Find the value for the matrix $ \left[ {\begin{array}{*{20}{c}}
{ - 1}&4&2
\end{array}} \right]\left[ {\begin{array}{*{20}{c}}
5\\
1\\
3
\end{array}} \right] $ .

Answer 1

Hint: When we are multiplying two matrices, then first, multiply the first row with the first column and substitute in the first. Now, multiply the first row with the second column and substitute the in the second. Multiply the second row with the first column and substitute in three and multiply the second row with the second column to substitute the obtained value in the fourth.

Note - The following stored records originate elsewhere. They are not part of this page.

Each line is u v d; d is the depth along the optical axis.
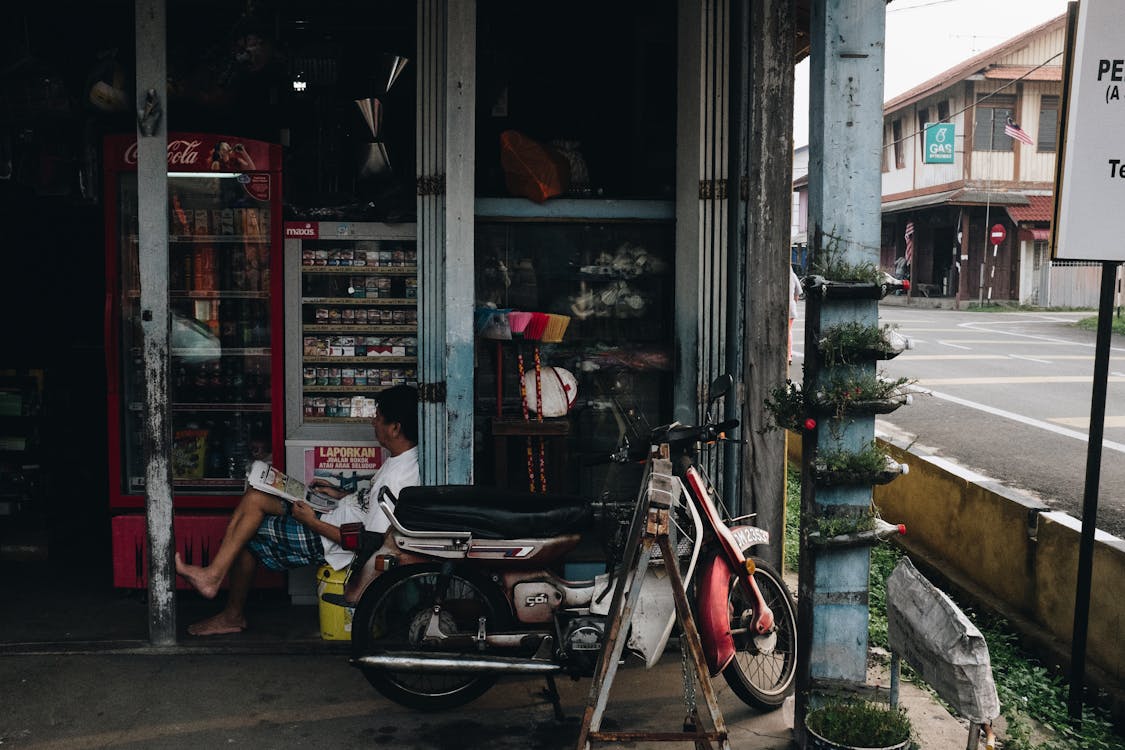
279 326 5.20
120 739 3.74
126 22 5.98
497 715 4.02
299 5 5.71
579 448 5.34
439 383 4.85
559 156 5.18
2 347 6.30
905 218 33.88
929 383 13.20
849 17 3.51
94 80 5.43
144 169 4.32
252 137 5.75
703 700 4.21
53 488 6.15
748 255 4.78
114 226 5.16
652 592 3.86
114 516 5.23
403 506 4.00
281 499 4.65
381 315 5.28
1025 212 28.89
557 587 3.99
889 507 6.91
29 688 4.16
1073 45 3.96
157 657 4.50
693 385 4.94
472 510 3.96
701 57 4.76
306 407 5.29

Complete step-by-step answer:
Given:
The matrix is $ \left[ {\begin{array}{*{20}{c}}
{ - 1}&4&2
\end{array}} \right]\left[ {\begin{array}{*{20}{c}}
5\\
1\\
3
\end{array}} \right] $ .

We know that for the multiplication of matrices the number of columns of the first matrix must be equal to the number of rows of the second matrix. Then after multiplication the resultant matrix will have the same number of rows as the first matrix and the same number of columns as the second matrix. The multiplication is a binary operation.

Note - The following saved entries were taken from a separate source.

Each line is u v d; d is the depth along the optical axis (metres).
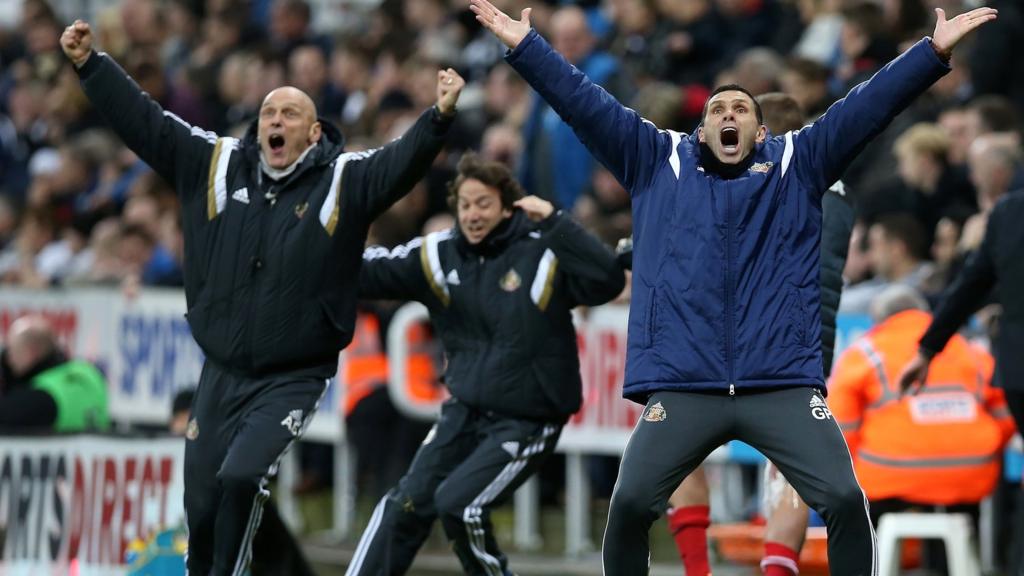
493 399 27.08
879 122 22.08
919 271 33.59
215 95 53.53
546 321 27.09
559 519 39.22
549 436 27.41
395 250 27.98
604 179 38.78
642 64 42.06
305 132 24.92
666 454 21.89
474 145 44.59
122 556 32.72
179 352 44.16
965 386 30.19
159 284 45.56
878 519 30.55
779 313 21.95
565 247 26.50
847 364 30.39
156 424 44.66
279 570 29.86
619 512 21.94
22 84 59.19
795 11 41.88
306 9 53.97
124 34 60.06
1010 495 32.56
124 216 49.50
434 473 27.44
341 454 40.84
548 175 40.62
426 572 36.03
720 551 32.12
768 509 25.66
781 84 37.41
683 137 22.72
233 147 25.25
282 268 24.70
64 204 53.34
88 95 24.91
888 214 34.38
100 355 45.97
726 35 42.00
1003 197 27.00
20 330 36.22
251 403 24.97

Here, In our problem, the first matrix is $ 1 \times 3 $ and the second matrix is $ 3 \times 1 $ .
Then after multiplication we get the matrix is $ \left( {1 \times 3} \right) \times \left( {3 \times 1} \right) \to 1 \times 1 $ .
If the two matrices are of the form $ m \times n $ and $ p \times k $ .
We can multiply matrices only when $ n = p $ .
In the multiplication of the matrix we will first multiply $ - 1 $ with $ 5 $ and add with the product of $ 4 $ and $ 1 $ . Then add the product of the $ 2 $ and $ 3 $ .

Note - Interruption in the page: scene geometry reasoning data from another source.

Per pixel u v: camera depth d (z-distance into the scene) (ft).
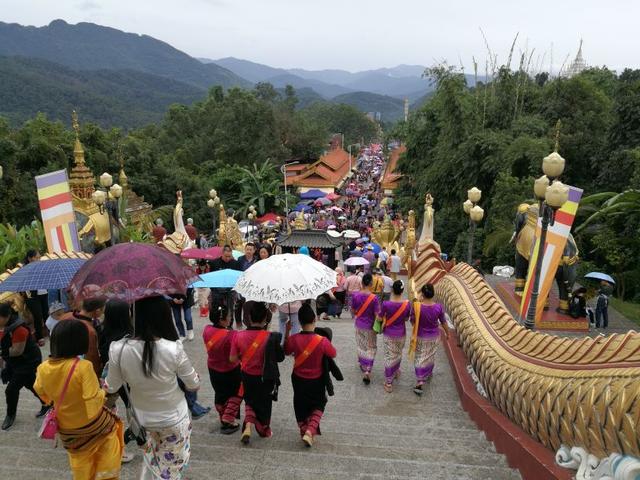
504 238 70.85
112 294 13.50
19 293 31.37
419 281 45.57
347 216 164.55
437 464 17.47
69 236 37.47
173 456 13.73
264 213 168.96
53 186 36.83
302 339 18.95
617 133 72.79
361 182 287.48
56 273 24.71
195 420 21.97
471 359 25.70
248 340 18.89
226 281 30.32
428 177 107.14
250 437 20.03
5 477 15.96
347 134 445.37
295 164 237.66
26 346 20.15
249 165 200.44
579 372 15.78
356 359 32.24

Therefore, the product for the given matrix $ \left[ {\begin{array}{*{20}{c}}
{ - 1}&4&2
\end{array}} \right]\left[ {\begin{array}{*{20}{c}}
5\\
1\\
3
\end{array}} \right] $ is $ \left[ {\begin{array}{*{20}{c}}
{ - 1}&4&2
\end{array}} \right]\left[ {\begin{array}{*{20}{c}}
5\\
1\\
3
\end{array}} \right] = \left[ { - 5 + 4 + 6} \right] = \left[ 5 \right] $ .

Therefore, the value for the product of two matrices is $ 5 $ .

Note: If one of the matrices have rows as $ m $ and column as $ n $ and the other matrix is of the matrix which is having rows as $ k $ and column as $ p $ . If $ k \ne n $ then we cannot multiply two matrices. If $ k = n $ then we can multiply the two matrices.